Beta-blocking agents in heart failure. Should they be used and how?

Experience accumulated from several large trials strongly suggests that beta-blockers should be used for the management of chronic heart failure[87]. It is appropriate to add beta-blockade to conventional therapy such as diuretics, ACE inhibitors and digoxin, as this was the approach used in the major trials. It is appropriate to treat patients with mild, moderate and, when stable, severe chronic heart failure. The benefits obtained include improvements in left ventricular function, reductions in symptoms and morbidity, improvement of quality of life, and delay of clinical progression, reflected in a reduced need for cardiac transplantation and, probably, a reduction in mortality. beta-blockers are much better tolerated, when used appropriately in selected patients, than was previously supposed. To confirm the improvement in survival recently reported with carvedilol, further prospective trials using different beta-blockers are warranted.
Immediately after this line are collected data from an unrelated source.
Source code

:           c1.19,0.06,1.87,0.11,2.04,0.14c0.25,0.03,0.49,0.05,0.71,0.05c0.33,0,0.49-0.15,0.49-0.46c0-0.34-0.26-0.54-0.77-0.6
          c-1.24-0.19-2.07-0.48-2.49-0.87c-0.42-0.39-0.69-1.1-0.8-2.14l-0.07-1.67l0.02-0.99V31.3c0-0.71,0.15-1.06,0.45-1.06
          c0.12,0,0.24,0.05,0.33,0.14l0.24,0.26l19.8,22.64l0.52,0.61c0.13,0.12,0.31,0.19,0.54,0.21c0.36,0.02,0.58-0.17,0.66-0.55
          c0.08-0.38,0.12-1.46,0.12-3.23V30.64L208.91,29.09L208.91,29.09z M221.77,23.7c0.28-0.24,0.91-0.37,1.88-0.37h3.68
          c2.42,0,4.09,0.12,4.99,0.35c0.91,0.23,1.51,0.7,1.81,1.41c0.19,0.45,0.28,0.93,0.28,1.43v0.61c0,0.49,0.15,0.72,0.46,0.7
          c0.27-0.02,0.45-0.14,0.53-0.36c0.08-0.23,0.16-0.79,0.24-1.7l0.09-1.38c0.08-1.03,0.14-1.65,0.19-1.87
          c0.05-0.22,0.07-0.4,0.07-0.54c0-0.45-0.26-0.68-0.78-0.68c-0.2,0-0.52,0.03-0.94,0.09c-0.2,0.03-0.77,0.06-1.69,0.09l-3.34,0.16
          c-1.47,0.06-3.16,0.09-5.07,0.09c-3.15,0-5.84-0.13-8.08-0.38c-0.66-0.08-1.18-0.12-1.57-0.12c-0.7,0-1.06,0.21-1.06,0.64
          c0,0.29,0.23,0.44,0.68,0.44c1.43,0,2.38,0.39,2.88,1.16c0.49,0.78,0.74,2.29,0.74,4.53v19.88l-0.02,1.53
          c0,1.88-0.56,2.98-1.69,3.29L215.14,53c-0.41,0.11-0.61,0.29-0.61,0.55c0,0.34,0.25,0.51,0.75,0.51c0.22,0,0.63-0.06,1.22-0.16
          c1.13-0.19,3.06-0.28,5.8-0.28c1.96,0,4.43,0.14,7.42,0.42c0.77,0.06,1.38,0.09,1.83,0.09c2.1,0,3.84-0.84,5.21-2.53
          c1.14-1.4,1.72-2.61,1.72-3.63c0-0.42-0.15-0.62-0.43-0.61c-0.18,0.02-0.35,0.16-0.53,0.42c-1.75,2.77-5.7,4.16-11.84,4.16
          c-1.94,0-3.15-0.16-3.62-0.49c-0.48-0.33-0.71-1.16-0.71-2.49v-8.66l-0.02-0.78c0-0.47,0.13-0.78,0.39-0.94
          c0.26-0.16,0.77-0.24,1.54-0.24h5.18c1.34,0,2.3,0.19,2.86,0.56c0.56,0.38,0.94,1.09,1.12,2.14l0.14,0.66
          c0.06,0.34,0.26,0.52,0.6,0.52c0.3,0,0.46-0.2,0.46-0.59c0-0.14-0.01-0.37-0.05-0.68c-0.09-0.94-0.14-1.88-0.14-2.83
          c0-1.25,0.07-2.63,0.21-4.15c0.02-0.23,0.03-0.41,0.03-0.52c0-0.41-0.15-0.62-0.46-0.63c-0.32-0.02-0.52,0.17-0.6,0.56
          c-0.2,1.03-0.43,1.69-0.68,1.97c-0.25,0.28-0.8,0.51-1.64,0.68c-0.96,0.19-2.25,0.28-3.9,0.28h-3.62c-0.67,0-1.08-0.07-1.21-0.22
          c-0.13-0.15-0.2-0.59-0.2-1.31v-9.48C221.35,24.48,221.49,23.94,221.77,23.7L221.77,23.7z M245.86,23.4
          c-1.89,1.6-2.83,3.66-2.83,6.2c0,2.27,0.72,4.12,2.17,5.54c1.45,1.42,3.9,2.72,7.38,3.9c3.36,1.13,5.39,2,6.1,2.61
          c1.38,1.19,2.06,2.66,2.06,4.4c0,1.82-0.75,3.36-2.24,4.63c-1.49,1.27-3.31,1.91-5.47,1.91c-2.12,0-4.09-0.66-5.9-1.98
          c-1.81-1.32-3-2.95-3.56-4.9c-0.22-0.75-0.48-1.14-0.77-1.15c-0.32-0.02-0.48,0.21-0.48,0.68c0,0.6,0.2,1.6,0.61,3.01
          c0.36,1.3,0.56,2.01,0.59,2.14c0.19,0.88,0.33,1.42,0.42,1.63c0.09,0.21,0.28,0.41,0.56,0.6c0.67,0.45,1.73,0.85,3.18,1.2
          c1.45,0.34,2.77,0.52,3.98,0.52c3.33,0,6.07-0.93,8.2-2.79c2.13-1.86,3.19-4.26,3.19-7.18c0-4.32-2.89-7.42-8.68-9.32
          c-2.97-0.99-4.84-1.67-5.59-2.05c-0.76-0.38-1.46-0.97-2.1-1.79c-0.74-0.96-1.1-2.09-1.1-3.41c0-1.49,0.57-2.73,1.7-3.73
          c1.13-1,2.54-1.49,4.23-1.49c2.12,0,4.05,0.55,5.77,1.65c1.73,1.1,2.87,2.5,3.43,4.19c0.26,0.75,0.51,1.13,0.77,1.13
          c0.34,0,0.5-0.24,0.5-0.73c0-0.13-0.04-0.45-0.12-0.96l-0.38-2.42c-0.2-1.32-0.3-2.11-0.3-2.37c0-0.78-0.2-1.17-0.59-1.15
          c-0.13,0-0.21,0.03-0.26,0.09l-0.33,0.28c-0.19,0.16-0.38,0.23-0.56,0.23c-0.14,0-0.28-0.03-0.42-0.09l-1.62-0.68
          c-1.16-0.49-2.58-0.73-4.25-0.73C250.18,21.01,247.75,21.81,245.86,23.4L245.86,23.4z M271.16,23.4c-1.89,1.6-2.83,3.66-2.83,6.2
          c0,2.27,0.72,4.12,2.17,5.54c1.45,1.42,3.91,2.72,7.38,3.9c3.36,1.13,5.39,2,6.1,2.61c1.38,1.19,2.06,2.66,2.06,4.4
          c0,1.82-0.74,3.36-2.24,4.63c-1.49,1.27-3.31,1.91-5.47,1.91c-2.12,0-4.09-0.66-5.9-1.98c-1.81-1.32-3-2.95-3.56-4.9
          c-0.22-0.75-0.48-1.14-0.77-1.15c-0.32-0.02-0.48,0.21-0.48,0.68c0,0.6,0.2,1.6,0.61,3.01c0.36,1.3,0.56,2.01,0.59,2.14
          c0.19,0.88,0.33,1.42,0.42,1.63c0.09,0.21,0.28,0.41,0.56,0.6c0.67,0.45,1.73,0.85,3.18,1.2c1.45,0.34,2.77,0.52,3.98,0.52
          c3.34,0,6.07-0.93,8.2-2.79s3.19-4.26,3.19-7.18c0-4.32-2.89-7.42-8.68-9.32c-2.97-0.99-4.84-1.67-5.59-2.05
No major comparative trials have been carried out between beta-blockers in chronic heart failure, therefore it is not known whether the differences between them are clinically significant. The optimal dose of beta-blocker and the effect in patient groups excluded from or poorly represented in the clinical trials (e.g. elderly patients) have yet to be determined. Placebo-controlled mortality trials with bucindolol (BEST) and bisoprolol (CIBIS-II) are under way[89,90]. A large study of carvedilol versus metoprolol (COMET), added to conventional treatment, is planned.